# What qualities do you associate with EN Publishing



## Morrus (Jun 21, 2004)

Assuming you are reading this, it's likely that you either are or are thinking of becoming a customer of EN Publishing.

How do you perceive EN Publishing in relation to the rest of the RPG e-publishing industry?  In this poll, I've listed a few things which we'd like to be known for (whether or not we have got there is another matter - this is a "wish list" from the owners of the company).  Please let us know which, if any, of the list you feel we have achieved.

Thanks, folks!


----------



## Vaxalon (Jul 13, 2004)

On all but one count, "Not particularly."
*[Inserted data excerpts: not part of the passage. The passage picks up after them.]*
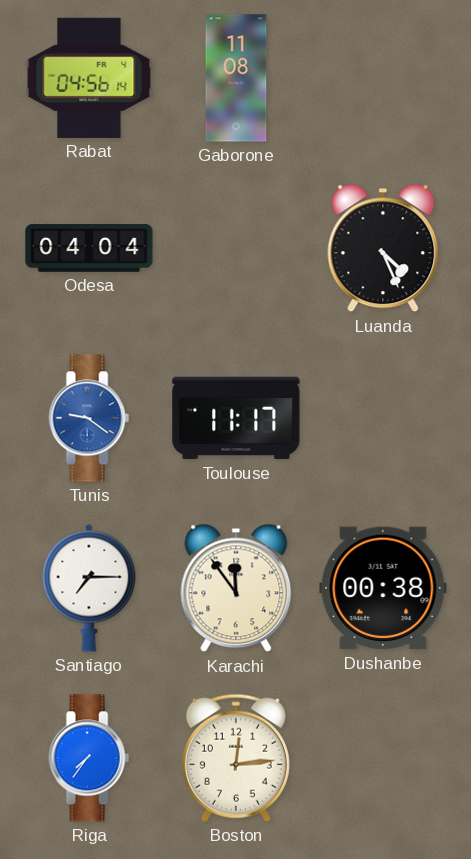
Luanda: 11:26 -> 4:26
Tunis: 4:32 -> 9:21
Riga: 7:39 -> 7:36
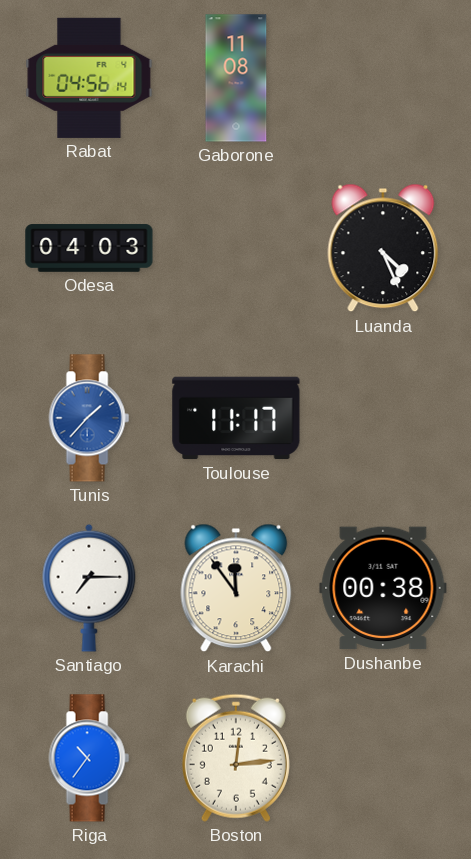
Odesa: 04:04 -> 04:03
Tunis: 9:21 -> 1:37
Riga: 7:36 -> 10:36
Market leader: I think of Monte Cook and Malhavoc press.
Hiqh quality: Not consistently enough.
Good, friendly staff: Never met them personally.
Innovative: Yes.
Reliable and honest: Honest, yes, reliable, no.
Diverse range: Not any more than, for example, Bastion.


----------



## Planesdragon (Jul 13, 2004)

You should have included a "I don't feel that you are any of those things" option.
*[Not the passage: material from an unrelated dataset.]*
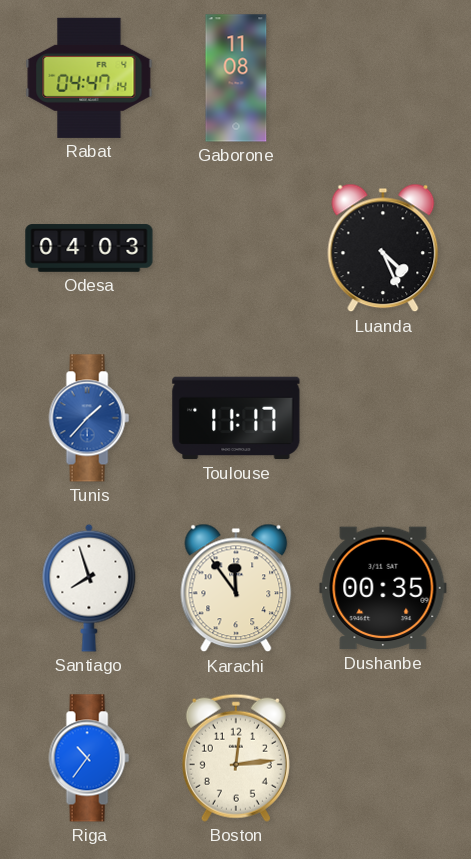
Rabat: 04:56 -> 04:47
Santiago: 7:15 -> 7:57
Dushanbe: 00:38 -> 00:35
 As is, I'll go for "innovative."


----------



## RangerWickett (Jul 13, 2004)

Yeah, Russ really didn't make this unbiased.  We needed a poll of some sort, true, but Russ could've done something that wasn't so blatantly weighted in our favor.  It's like asking, "Do you A) like the dictator, or B) think Godzilla is your next door neighbor?"  Most people would pick A.

I personally think we're /fairly/ innovative, but we don't have enough of a presence online.  I swear, if I could, I would make sure there were sample chapters up for every book we sell, and we'd have regular, official web enhancements.  But it's hard to do that kind of stuff alone, y'know?


----------



## Capellan (Jul 14, 2004)

Market leader: in terms of sales, this at least I have to give you.
Hiqh quality: Not consistently.  Steam and Steel is great.  Gnomes: Masters of Illusion is not.
Good, friendly staff: Not unfriendly, but don't know them well enough to say more.
Innovative: enough that I ticked it, though I was including some of the pre-EN Pub Ambient products in the analysis.
Reliable and honest: Honest, yes, reliable, no.
Diverse range: Not a big enough range to be diverse, yet.


----------



## RangerWickett (Jul 14, 2004)

Just curious why people feel we're not reliable.  I'll be the first to admit that our schedule is haphazard, but what would you expect from a company for it to count as 'reliable'?


----------



## Capellan (Jul 14, 2004)

Remember, you asked 

To be "reliable", a publisher should:

* respond to e-mails, PMs and posts on their message boards promptly and accurately.  My personal experience with ENPub has been that responses come only after repeated prodding, and extensive delays.  If at all.

* clearly establish a release schedule, stick to it as much as possible, and proactively report delays.  This means not announcing products that don't show up for months and months (EN Arsenal, anyone?)

* establish and maintain at least some level of content checking.  There have been some grossly misbalanced feats, spells and prestige classes in EN Pub works (Dark Quest Games are primarily responsible) - and I'm talking misbalanced to the point that even a casual read-through makes them obvious

That ought to do for a start.


----------



## RangerWickett (Jul 14, 2004)

Capellan said:
			
		

> Remember, you asked




Indeed I did.  Thank you, David, for your candor.  I'll see what I can do to address these issues.


----------